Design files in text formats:
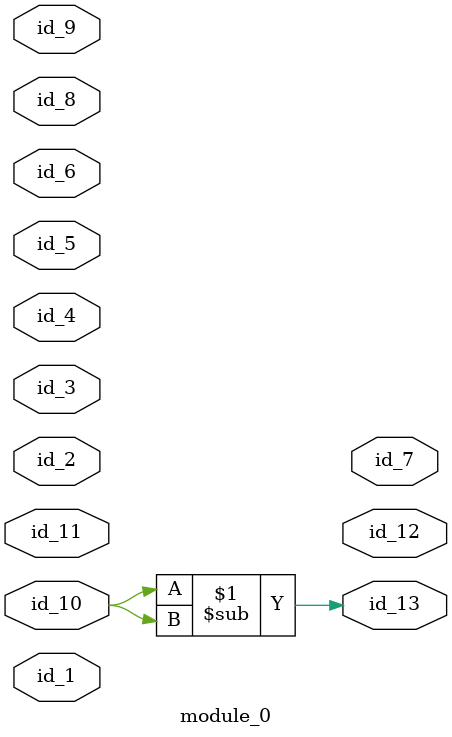
<source format=v>
module module_0 (
    id_1,
    id_2,
    id_3,
    id_4,
    id_5,
    id_6,
    id_7,
    id_8,
    id_9,
    id_10,
    id_11,
    id_12,
    id_13
);
  output id_13;
  output id_12;
  inout id_11;
  input id_10;
  input id_9;
  inout id_8;
  output id_7;
  input id_6;
  input id_5;
  input id_4;
  input id_3;
  inout id_2;
  inout id_1;
  assign id_13 = id_10 - id_10;
endmodule

</source>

**Task details**.
Your answer must be an exact copy of the records above, with every picture left out.

**Exercise response**.
<source format=v>
module module_0 (
    id_1,
    id_2,
    id_3,
    id_4,
    id_5,
    id_6,
    id_7,
    id_8,
    id_9,
    id_10,
    id_11,
    id_12,
    id_13
);
  output id_13;
  output id_12;
  inout id_11;
  input id_10;
  input id_9;
  inout id_8;
  output id_7;
  input id_6;
  input id_5;
  input id_4;
  input id_3;
  inout id_2;
  inout id_1;
  assign id_13 = id_10 - id_10;
endmodule

</source>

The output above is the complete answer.